Apolline Cagnat, responsable juridique chez Greenpeace, dénonce une « contradiction » entre « des critères d’inscription dans ce fichier extrêmement vagues et absolument obscures » et « les données extrêmement larges et intimes qui pourront être recueillies ». « On ne parle pas d’événement réalisé, mais d’événement révélant un risque. C’est très imprécis. N’importe quel militant ou même personne dénonçant les risques du nucléaire peut être concerné », alerte-t-elle, dénonçant un « moyen de dissuasion ».

Cette collecte d’informations est d’autant plus inquiétante qu’il est très difficile de savoir si l’on figure sur ce fichier : « Les droits d’accès, de rectification et d’effacement sont très compliqués à mettre en œuvre. »

Encore plus de dérives autoritaires

Pour Angélique Huguin, militante historique contre le projet Cigéo d’enfouissement des déchets de Bure (Meuse), c’est clair : « Militer pour l’environnement nous expose aujourd’hui à un arsenal répressif rendu de plus en plus puissant par les nouvelles technologies, notamment celles qui permettent le fichage.

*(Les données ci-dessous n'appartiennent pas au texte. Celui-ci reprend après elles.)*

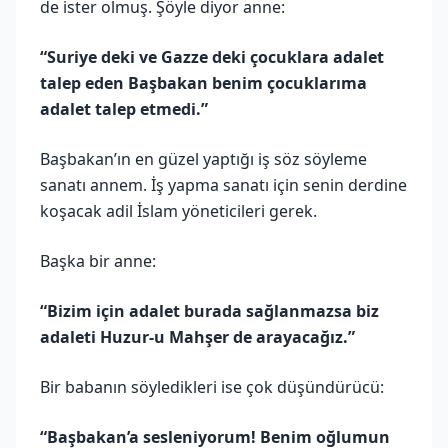
de ister olmuş. Şöyle diyor anne:
“Suriye deki ve Gazze deki çocuklara adalet
talep eden Başbakan benim çocuklarıma
adalet talep etmedi.”
Başbakan’ın en güzel yaptığı iş söz söyleme
sanatı annem. İş yapma sanatı için senin derdine
koşacak adil İslam yöneticileri gerek.
Başka bir anne:
“Bizim için adalet burada sağlanmazsa biz
adaleti Huzur-u Mahşer de arayacağız.”
Bir babanın söyledikleri ise çok düşündürücü:
“Başbakan’a sesleniyorum! Benim oğlumun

Cela fait de nombreuses années que nous y faisons face à Bure contre le projet Cigéo. Ce fichier ouvre la porte à encore plus de dérives autoritaires. »

Les opposants à la poubelle nucléaire dans la Meuse ont fait l’objet, pendant des années, d’une répression brutale et d’une instruction d’envergure pour « association de malfaiteurs », qui a donné lieu à une surveillance intensive de leurs faits et gestes. Ils ont été relaxés au fur et à mesure de la procédure judiciaire, les derniers ayant vu leur peine cassée par la Cour de cassation le 11 septembre.